Provided entries:

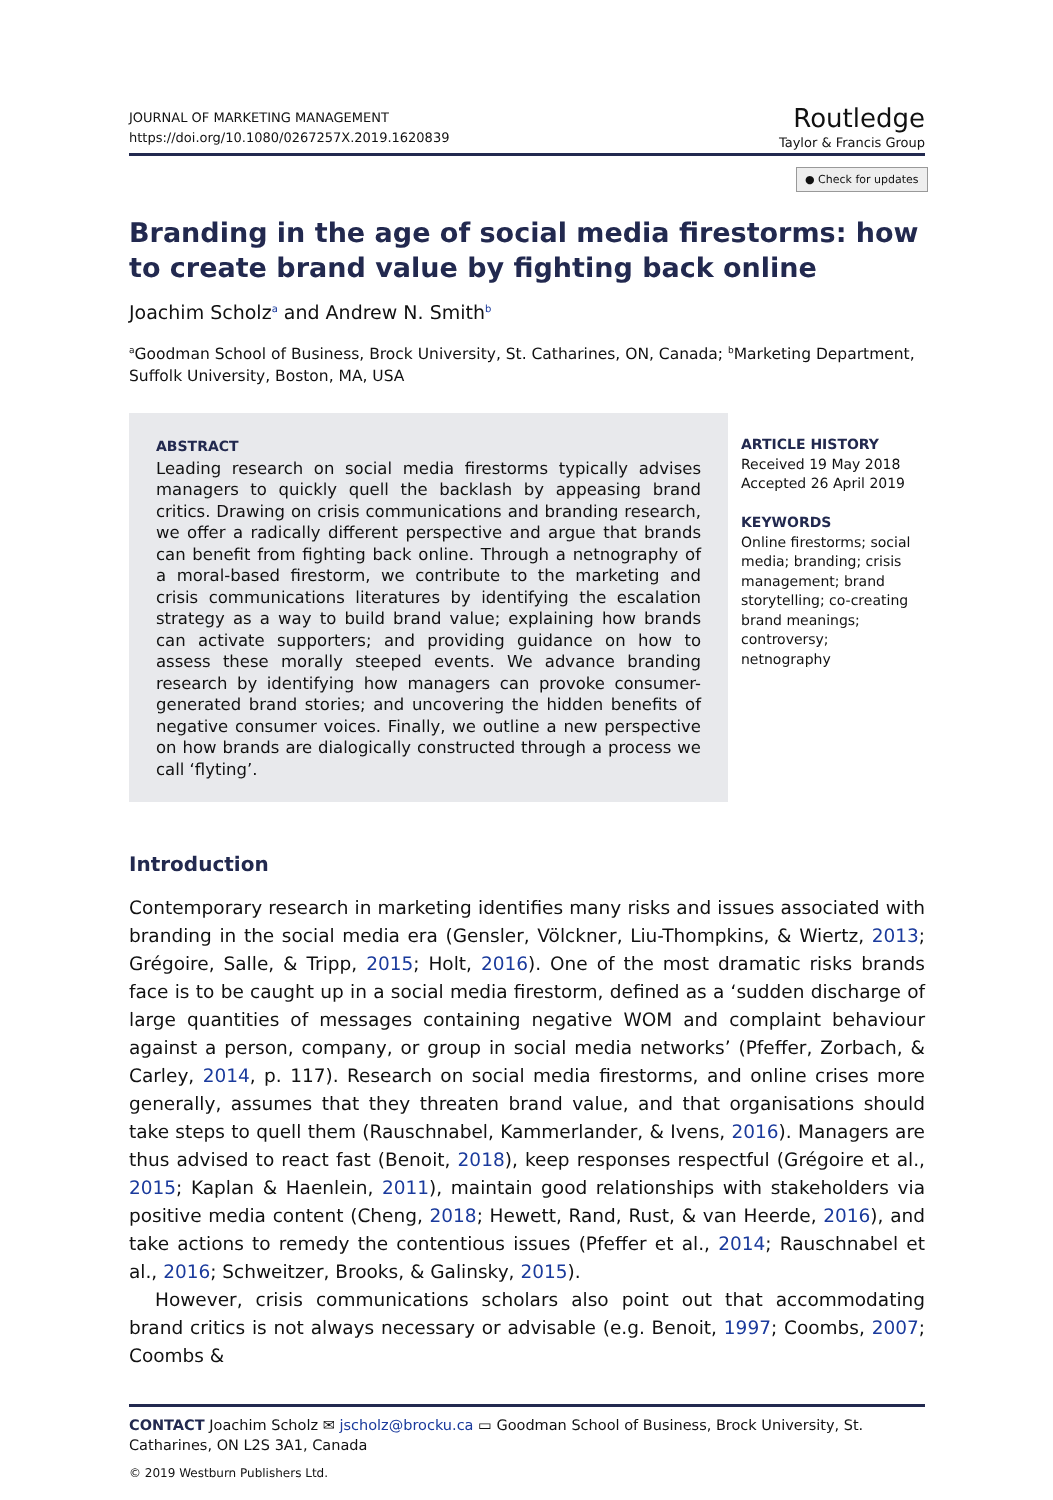JOURNAL OF MARKETING MANAGEMENT
https://doi.org/10.1080/0267257X.2019.1620839
Routledge
Taylor & Francis Group
● Check for updates
Branding in the age of social media firestorms: how to create brand value by fighting back online
Joachim Scholz<sup>a</sup> and Andrew N. Smith<sup>b</sup>
<sup>a</sup> Goodman School of Business, Brock University, St. Catharines, ON, Canada; <sup>b</sup>Marketing Department, Suffolk University, Boston, MA, USA
ABSTRACT
Leading research on social media firestorms typically advises managers to quickly quell the backlash by appeasing brand critics. Drawing on crisis communications and branding research, we offer a radically different perspective and argue that brands can benefit from fighting back online. Through a netnography of a moral-based firestorm, we contribute to the marketing and crisis communications literatures by identifying the escalation strategy as a way to build brand value; explaining how brands can activate supporters; and providing guidance on how to assess these morally steeped events. We advance branding research by identifying how managers can provoke consumer-generated brand stories; and uncovering the hidden benefits of negative consumer voices. Finally, we outline a new perspective on how brands are dialogically constructed through a process we call ‘flyting’.
ARTICLE HISTORY
Received 19 May 2018
Accepted 26 April 2019
KEYWORDS
Online firestorms; social media; branding; crisis management; brand storytelling; co-creating brand meanings; controversy; netnography
Introduction
Contemporary research in marketing identifies many risks and issues associated with branding in the social media era (Gensler, Völckner, Liu-Thompkins, & Wiertz, 2013; Grégoire, Salle, & Tripp, 2015; Holt, 2016). One of the most dramatic risks brands face is to be caught up in a social media firestorm, defined as a ‘sudden discharge of large quantities of messages containing negative WOM and complaint behaviour against a person, company, or group in social media networks’ (Pfeffer, Zorbach, & Carley, 2014, p. 117). Research on social media firestorms, and online crises more generally, assumes that they threaten brand value, and that organisations should take steps to quell them (Rauschnabel, Kammerlander, & Ivens, 2016). Managers are thus advised to react fast (Benoit, 2018), keep responses respectful (Grégoire et al., 2015; Kaplan & Haenlein, 2011), maintain good relationships with stakeholders via positive media content (Cheng, 2018; Hewett, Rand, Rust, & van Heerde, 2016), and take actions to remedy the contentious issues (Pfeffer et al., 2014; Rauschnabel et al., 2016; Schweitzer, Brooks, & Galinsky, 2015).
However, crisis communications scholars also point out that accommodating brand critics is not always necessary or advisable (e.g. Benoit, 1997; Coombs, 2007; Coombs &
CONTACT Joachim Scholz ✉ jscholz@brocku.ca ▭ Goodman School of Business, Brock University, St. Catharines, ON L2S 3A1, Canada
© 2019 Westburn Publishers Ltd.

Task prompt:
Please restate the material above line by line, exactly, beginning at its first line and ending with the line that contains "Joachim Scholz<sup>a</sup> and", without any pictures.

Result:
JOURNAL OF MARKETING MANAGEMENT
https://doi.org/10.1080/0267257X.2019.1620839
Routledge
Taylor & Francis Group
● Check for updates
Branding in the age of social media firestorms: how to create brand value by fighting back online
Joachim Scholz<sup>a</sup> and Andrew N. Smith<sup>b</sup>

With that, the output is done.